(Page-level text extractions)
◇ ◇ ◇ ◇

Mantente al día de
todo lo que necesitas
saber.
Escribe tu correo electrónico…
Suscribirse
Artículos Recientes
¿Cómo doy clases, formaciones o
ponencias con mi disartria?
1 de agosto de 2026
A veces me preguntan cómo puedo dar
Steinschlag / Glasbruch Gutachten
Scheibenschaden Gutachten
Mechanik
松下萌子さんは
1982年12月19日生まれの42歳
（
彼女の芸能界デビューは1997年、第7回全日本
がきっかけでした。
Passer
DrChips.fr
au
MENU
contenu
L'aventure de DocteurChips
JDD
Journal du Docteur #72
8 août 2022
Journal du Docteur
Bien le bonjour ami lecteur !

◇ ◇ ◇ ◇

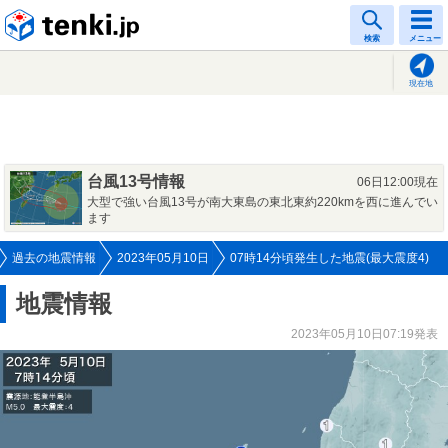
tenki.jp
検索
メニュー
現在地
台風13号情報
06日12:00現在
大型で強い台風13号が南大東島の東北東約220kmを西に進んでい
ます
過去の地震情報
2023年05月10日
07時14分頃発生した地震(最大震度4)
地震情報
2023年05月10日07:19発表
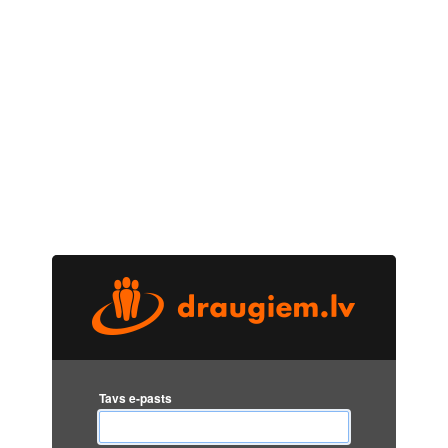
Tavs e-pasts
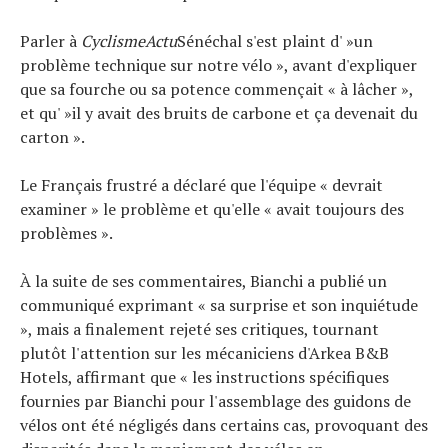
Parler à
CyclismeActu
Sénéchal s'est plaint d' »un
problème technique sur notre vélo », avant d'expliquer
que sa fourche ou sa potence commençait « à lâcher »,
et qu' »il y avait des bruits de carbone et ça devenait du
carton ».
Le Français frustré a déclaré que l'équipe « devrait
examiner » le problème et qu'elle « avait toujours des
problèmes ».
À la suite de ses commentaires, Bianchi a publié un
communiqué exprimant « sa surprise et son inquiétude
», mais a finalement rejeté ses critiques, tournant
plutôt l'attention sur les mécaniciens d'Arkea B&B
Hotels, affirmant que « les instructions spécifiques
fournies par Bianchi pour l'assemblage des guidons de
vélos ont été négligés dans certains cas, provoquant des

◇ ◇ ◇ ◇

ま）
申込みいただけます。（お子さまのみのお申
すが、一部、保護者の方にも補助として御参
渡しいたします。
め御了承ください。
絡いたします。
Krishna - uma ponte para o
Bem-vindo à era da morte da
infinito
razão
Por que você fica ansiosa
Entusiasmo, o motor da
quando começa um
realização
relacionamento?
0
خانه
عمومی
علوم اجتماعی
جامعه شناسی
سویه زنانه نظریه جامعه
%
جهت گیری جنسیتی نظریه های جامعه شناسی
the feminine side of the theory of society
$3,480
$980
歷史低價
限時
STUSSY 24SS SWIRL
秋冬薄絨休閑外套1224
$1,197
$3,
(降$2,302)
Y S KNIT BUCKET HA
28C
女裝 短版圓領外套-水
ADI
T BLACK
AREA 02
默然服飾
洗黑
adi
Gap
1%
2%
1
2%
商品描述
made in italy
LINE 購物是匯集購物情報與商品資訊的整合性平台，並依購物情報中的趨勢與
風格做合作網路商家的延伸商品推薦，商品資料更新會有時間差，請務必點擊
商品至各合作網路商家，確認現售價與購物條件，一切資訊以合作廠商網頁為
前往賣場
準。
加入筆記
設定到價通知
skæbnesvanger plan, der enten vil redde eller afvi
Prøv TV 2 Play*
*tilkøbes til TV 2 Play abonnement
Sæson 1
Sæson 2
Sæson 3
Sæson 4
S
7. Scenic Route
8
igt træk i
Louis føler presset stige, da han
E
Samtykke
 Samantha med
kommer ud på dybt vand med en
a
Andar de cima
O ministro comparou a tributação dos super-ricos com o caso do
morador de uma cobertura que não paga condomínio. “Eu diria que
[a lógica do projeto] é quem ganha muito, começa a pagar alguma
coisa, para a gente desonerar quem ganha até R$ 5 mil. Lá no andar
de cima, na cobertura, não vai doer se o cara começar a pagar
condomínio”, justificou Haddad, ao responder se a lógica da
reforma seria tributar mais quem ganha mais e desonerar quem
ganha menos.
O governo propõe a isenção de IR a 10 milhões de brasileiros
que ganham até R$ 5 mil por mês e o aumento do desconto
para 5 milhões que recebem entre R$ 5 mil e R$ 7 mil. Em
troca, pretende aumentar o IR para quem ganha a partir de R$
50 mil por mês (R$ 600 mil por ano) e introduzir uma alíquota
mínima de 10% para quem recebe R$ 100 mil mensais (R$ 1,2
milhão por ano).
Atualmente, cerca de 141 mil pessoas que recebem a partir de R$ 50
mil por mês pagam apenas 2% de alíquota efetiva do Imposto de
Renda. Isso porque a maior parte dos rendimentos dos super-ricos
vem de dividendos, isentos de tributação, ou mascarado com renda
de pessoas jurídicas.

◇ ◇ ◇ ◇

- WHAT TO PRODUCE -
Copy the lines of the material above without any change, from the line with "Mantente al día de" to the line with "Bien le bonjour ami lecteur !", including both of those lines.

- SOLUTION TO THIS EXERCISE -
Mantente al día de
todo lo que necesitas
saber.
Escribe tu correo electrónico…
Suscribirse
Artículos Recientes
¿Cómo doy clases, formaciones o
ponencias con mi disartria?
1 de agosto de 2026
A veces me preguntan cómo puedo dar
Steinschlag / Glasbruch Gutachten
Scheibenschaden Gutachten
Mechanik
松下萌子さんは
1982年12月19日生まれの42歳
（
彼女の芸能界デビューは1997年、第7回全日本
がきっかけでした。
Passer
DrChips.fr
au
MENU
contenu
L'aventure de DocteurChips
JDD
Journal du Docteur #72
8 août 2022
Journal du Docteur
Bien le bonjour ami lecteur !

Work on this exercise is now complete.